I also fucking hate jobs. It took me forever to complete my PhD, as I was in and out of academia throughout my degrees. I’d get fed up with academic life and leave, be reminded that corporate life was worse, and return to start the cycle again.

I don’t think that a life of employment is a terrible life—I can just envision a better one. It seems to me that all the scientific and technological advancements we’ve made as a species should have made it easier for us to subsist. We should be living better lives with less effort. And that’s true for a select few (the ultra wealthy). For most of us, real wages have fallen (increases having not kept pace with inflation). And that’s some bullshit.

So I’m wondering if I can find a way to live a better life, and one that is more self-directed. And I plan on documenting my thoughts and actions here.

I’ve been teaching full time at universities for the last year. Right now I’m teaching at SUNY New Paltz in New York state. It’s a one year appointment for 50k. I began this Fall semester with about 10k in high-interest credit card debt, and about another 10k owed to family. A combination of graduate school and alcoholism contributed to this debt (75 days sober today). I’ve paid down about ½ of the credit card debt in the last few (sober) months. I also have about 110k worth of student debt, which is currently on deferment (an agreement entered into before I started this job). So that’s where I’m at financially. I’ll be applying for teaching and/or research gigs for the next few years at least, hopefully transitioning to part-time paid work soon, if I can figure out a way to stop paying rent.
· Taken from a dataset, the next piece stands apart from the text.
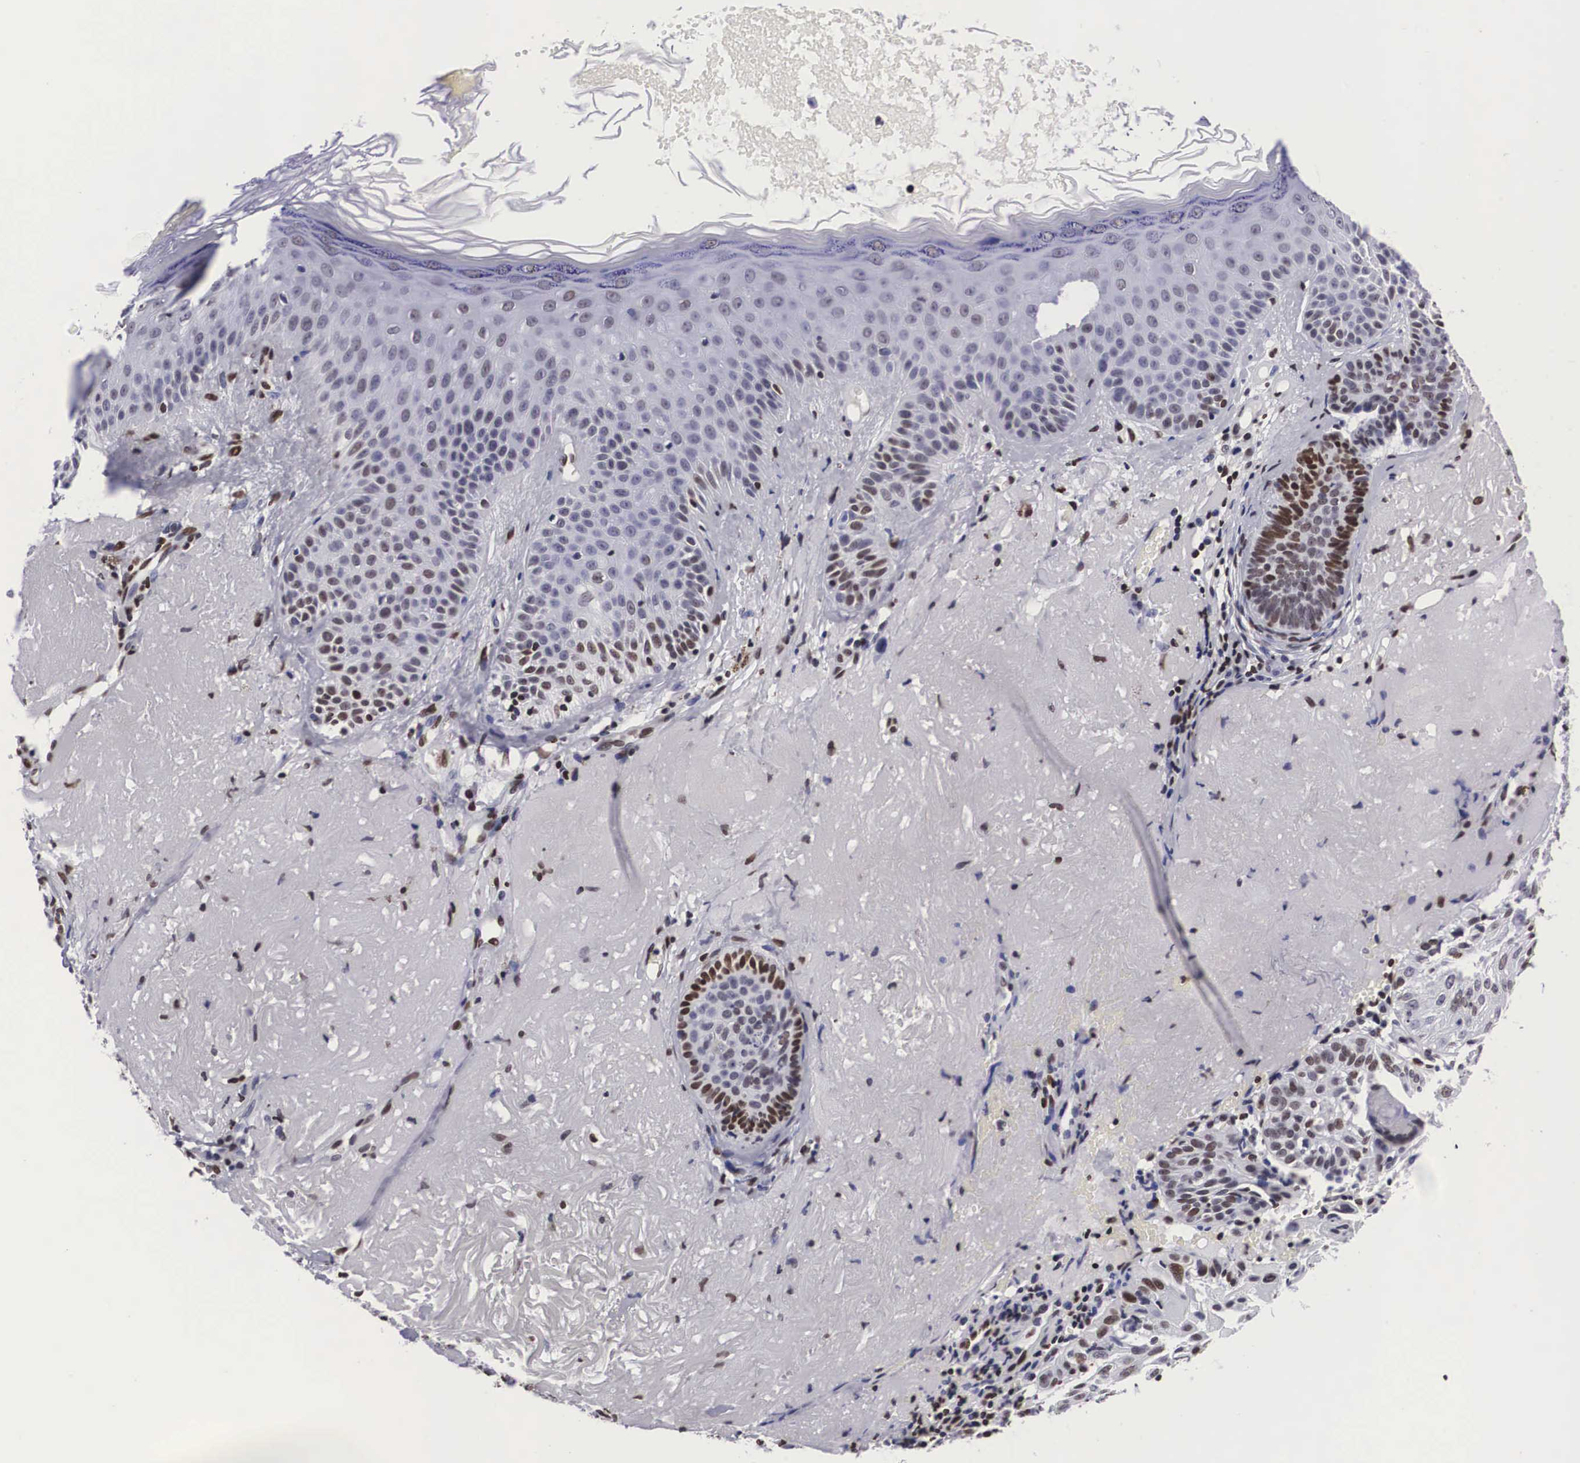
{"staining": {"intensity": "moderate", "quantity": ">75%", "location": "nuclear"}, "tissue": "skin cancer", "cell_type": "Tumor cells", "image_type": "cancer", "snomed": [{"axis": "morphology", "description": "Squamous cell carcinoma, NOS"}, {"axis": "topography", "description": "Skin"}], "caption": "Protein staining exhibits moderate nuclear expression in about >75% of tumor cells in skin cancer (squamous cell carcinoma).", "gene": "MECP2", "patient": {"sex": "female", "age": 89}}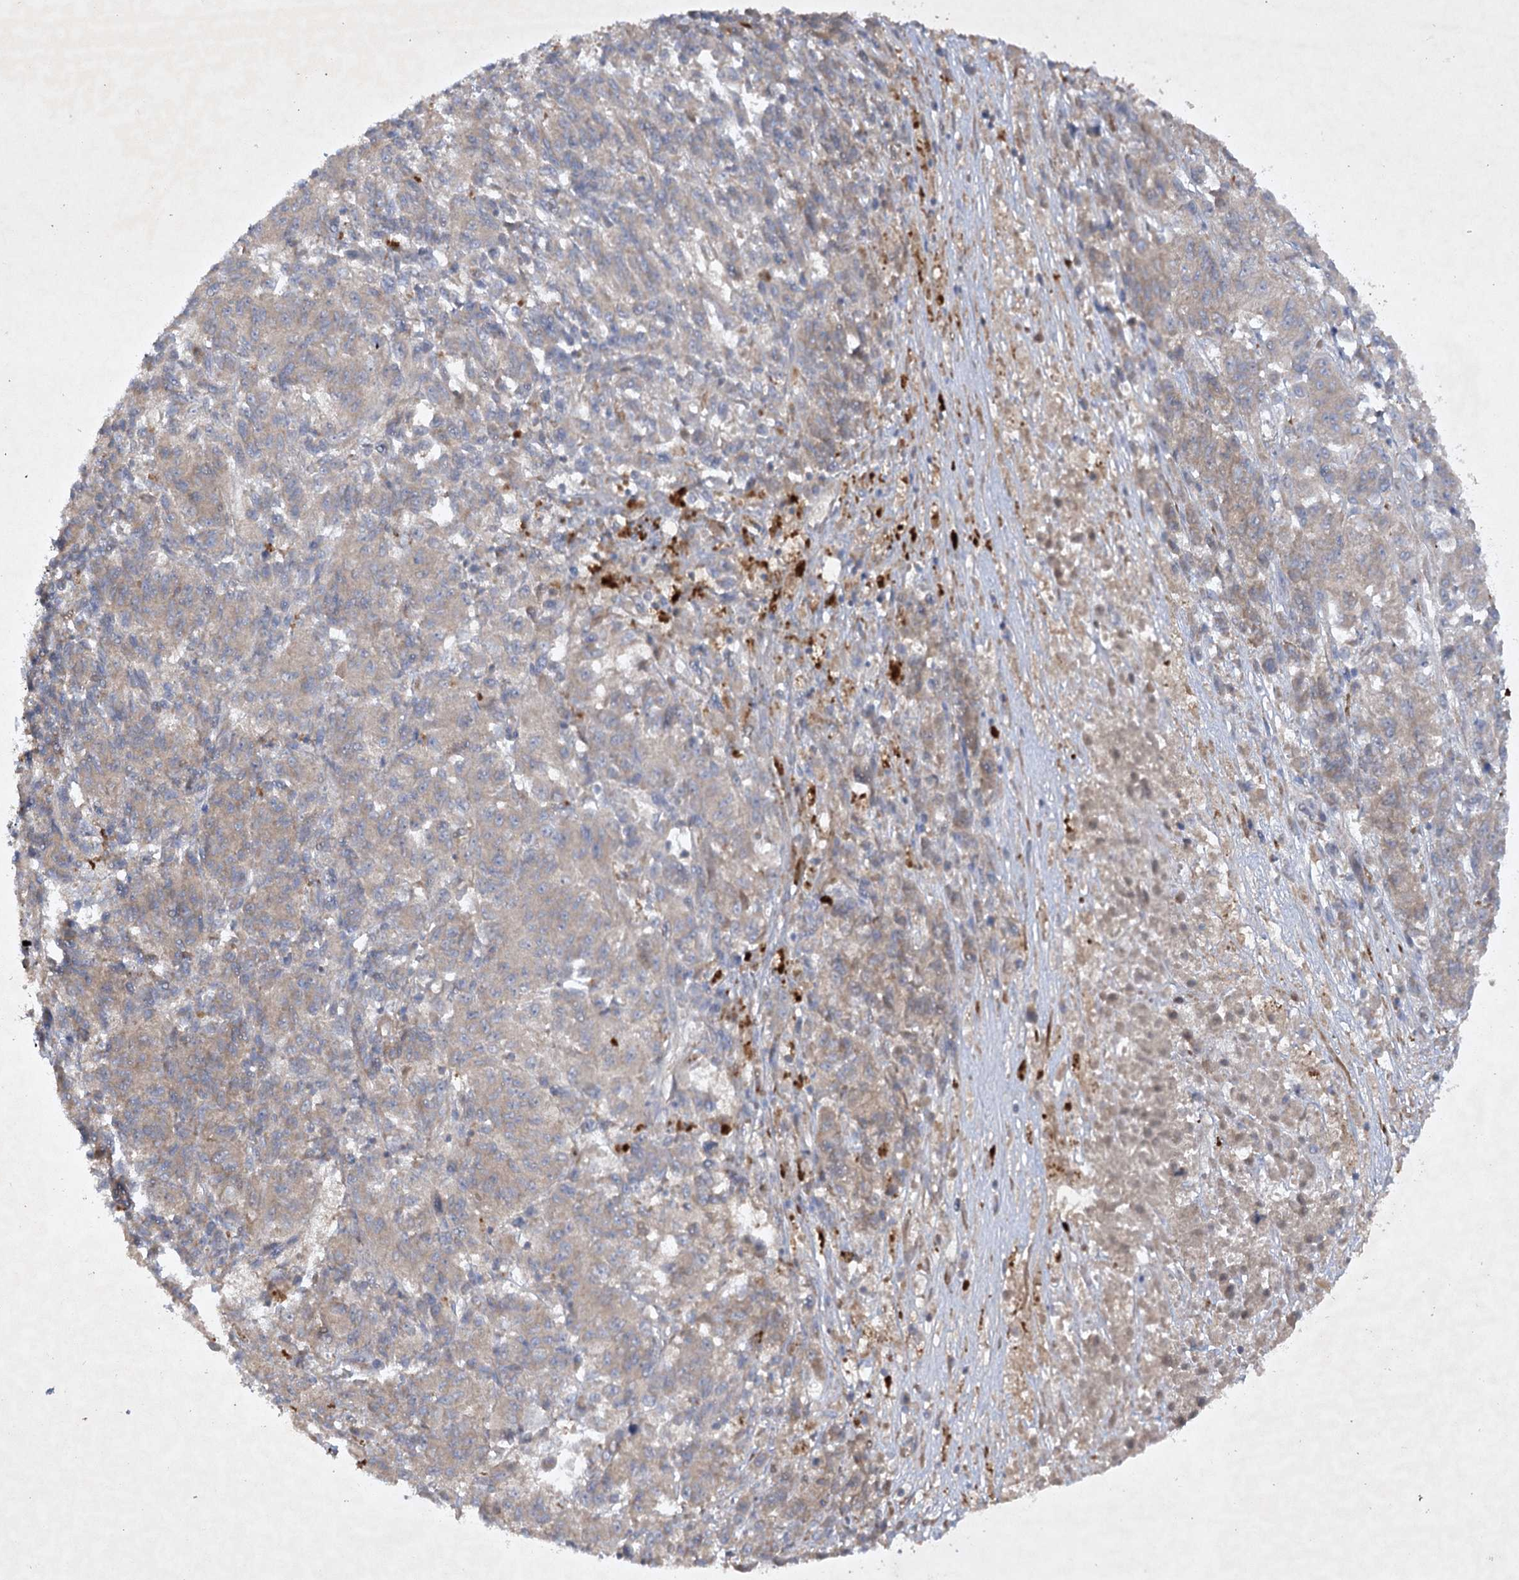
{"staining": {"intensity": "weak", "quantity": ">75%", "location": "cytoplasmic/membranous"}, "tissue": "melanoma", "cell_type": "Tumor cells", "image_type": "cancer", "snomed": [{"axis": "morphology", "description": "Malignant melanoma, Metastatic site"}, {"axis": "topography", "description": "Lung"}], "caption": "A brown stain highlights weak cytoplasmic/membranous staining of a protein in malignant melanoma (metastatic site) tumor cells.", "gene": "TRAF3IP1", "patient": {"sex": "male", "age": 64}}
I don’t like mortgages because I explicitly don’t want a permanent job, and I like to move around. Also it seems absurd that you can make payments for years, then falter, and the bank gets to keep everything you’ve paid in plus the property. They should sell the property to recoup the rest of what they were owed (including the interest that would be incurred had the debt been paid off in the time frame originally agreed), and you should get back the rest. But no. So fuck that.

I’m hoping to own a used pickup truck and a “tiny house on wheels” inside a year or two. Paying off this debt is my first project, and taking care of the housing questions is my second.